+++ DOCUMENT EXCERPT +++
RETAIL REVOLUTION: PURPOSE AT THE HEART OF A SMARTER AND GREENER FUTURE

Building an Inclusive and Future-Ready Bangladesh

 

Bangladesh's digital economy is expanding faster than ever before. Today, over 75 million people-about 45% of the population-are online [ref: DataReportal 2025]. Almost 55% of households now have internet access [ref. Bangladesh Bureau of Statistics, 2025], while monthly mobile-financial-service transactions consistently exceed Tk 1.5 trillion [ref: Bangladesh Bank, 2025]. Digital payments, e-commerce, and logistics platforms are rapidly reshaping how businesses operate and how consumers interact with brands.

 

This momentum is more than a technological trend; it is an economic inflection point. The digital economy already contributes roughly 7% of GDP, and projections suggest it could exceed 12% by 2030 if adoption continues at this pace [ref: Oxford Economics 2025 estimate]. For investors, this signals a market primed for scale, innovation, and inclusive growth.

 

The Retail Paradox

 

Despite this boom, micro-retailers in Bangladesh-the backbone of everyday commerce-however have not shared equally in the digital dividend. Most of these shops run on physical order capturing by suppliers, guesswork-based inventory management and manual cashflow management.

 

For years, this system has worked well, highlighting the unassuming yet sharp business acumen of these small retailers, until the marketplace began evolving faster than their capacity to keep pace. Rising consumer demand

 

 

 

 

driven by globalisation, increased product assortment, tougher prices and promotion benchmarks from emerging trade formats such as self-service stores and d-commerce have started posing increasingly tough competition to traditional retail. These small retailers often face stockouts, delayed fulfilment, and limited access to promotions due to the lack of working capital. If the cost model is not managed with agility, ever-rising inflation along with a tougher price environment continues to create stress on retail margins and working capital, capping their true growth potential.

 

In this situation, digitisation has become not just an opportunity, but a necessity. When a retailer can order directly from a phone, have complete visibility of available assortments to order from, and analyse purchasing patterns, it can help them become more proactive. Access to digital trade data also opens doors to credit, insurance, and modern supply-chain networks-critical for an economy where small enterprises drive nearly 28% of GDP (ref: UNIDO-SMEF Brief 2025).

 

Paving Paths to Possibilities

 

Unilever Bangladesh Limited (UBL) serves nine out of ten Bangladeshi households through 20 trusted brands. Its nationwide retail network of 1.3 million retailers offers a front-row view of both the promise and the pain points of traditional trade. It was clear that for a more resilient, inclusive economy, retailers needed to be equipped with future-ready tools.

 

Therefore, UBL's approach centred on three interconnected innovations that combine digital access, data intelligence, and sustainability.
+++
■ REQUIRED ACTIONS ■
1 > According to the Bangladesh retail article, how many households does Unilever Bangladesh Limited serve?
2 > List every source cited as a reference in the Bangladesh retail article.
3 > Reproduce the Bangladesh retail article word for word, everything from "This momentum is" down to "and inclusive growth.".
+++ RECORDS PROVIDED +++
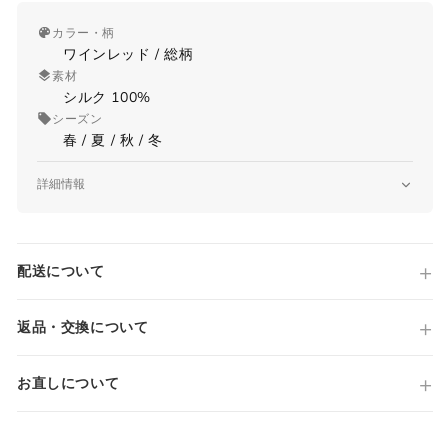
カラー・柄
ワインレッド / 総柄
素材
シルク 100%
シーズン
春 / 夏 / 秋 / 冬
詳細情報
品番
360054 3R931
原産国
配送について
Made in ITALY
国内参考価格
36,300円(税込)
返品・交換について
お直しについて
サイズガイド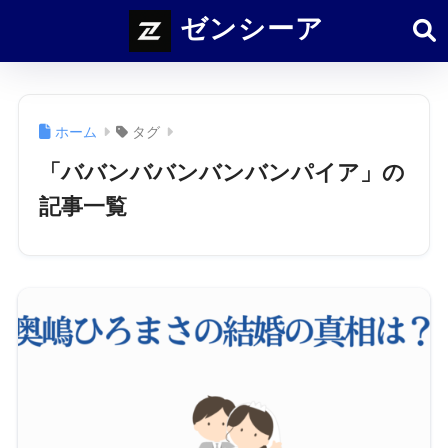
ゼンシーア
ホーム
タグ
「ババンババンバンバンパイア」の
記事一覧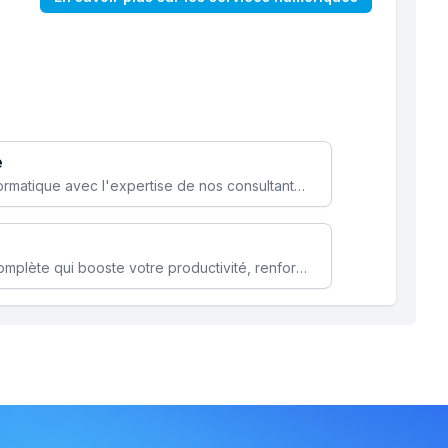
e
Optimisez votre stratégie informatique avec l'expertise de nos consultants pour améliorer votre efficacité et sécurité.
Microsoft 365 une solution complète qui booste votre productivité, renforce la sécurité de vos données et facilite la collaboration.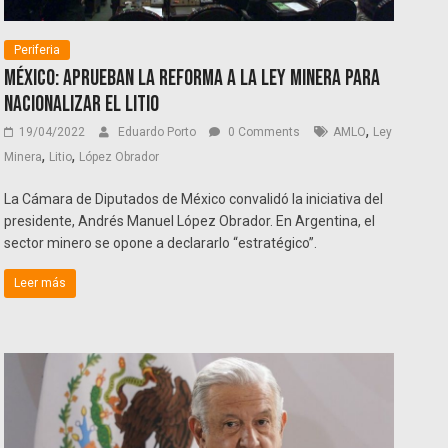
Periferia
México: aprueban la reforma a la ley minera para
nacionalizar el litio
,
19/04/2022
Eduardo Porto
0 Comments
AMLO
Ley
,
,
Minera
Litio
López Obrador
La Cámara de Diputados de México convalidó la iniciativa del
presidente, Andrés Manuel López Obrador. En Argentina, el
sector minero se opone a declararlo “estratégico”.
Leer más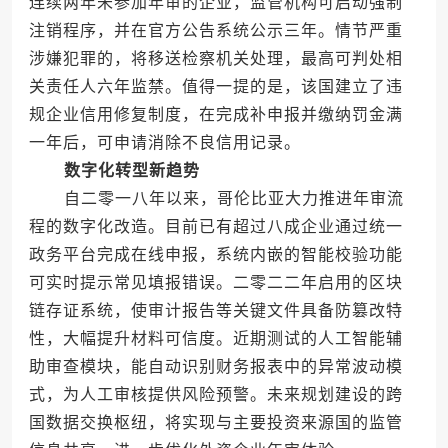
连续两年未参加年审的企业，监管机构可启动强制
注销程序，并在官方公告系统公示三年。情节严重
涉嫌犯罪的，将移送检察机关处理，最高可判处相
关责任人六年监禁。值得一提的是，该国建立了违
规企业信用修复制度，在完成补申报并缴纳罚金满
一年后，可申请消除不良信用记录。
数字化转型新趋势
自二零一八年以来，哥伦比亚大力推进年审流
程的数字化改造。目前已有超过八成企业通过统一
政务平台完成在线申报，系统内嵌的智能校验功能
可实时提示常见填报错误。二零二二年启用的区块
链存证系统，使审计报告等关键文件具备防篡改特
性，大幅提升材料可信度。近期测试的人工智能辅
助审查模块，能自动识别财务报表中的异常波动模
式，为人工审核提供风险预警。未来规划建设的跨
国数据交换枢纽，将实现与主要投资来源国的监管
+++
■ SOLVED TASKS ■
1 > Nine out of ten Bangladeshi households.

2 >
- DataReportal 2025
- Bangladesh Bureau of Statistics, 2025
- Bangladesh Bank, 2025
- Oxford Economics 2025 estimate
- UNIDO-SMEF Brief 2025

3 >
This momentum is more than a technological trend; it is an economic inflection point. The digital economy already contributes roughly 7% of GDP, and projections suggest it could exceed 12% by 2030 if adoption continues at this pace [ref: Oxford Economics 2025 estimate]. For investors, this signals a market primed for scale, innovation, and inclusive growth.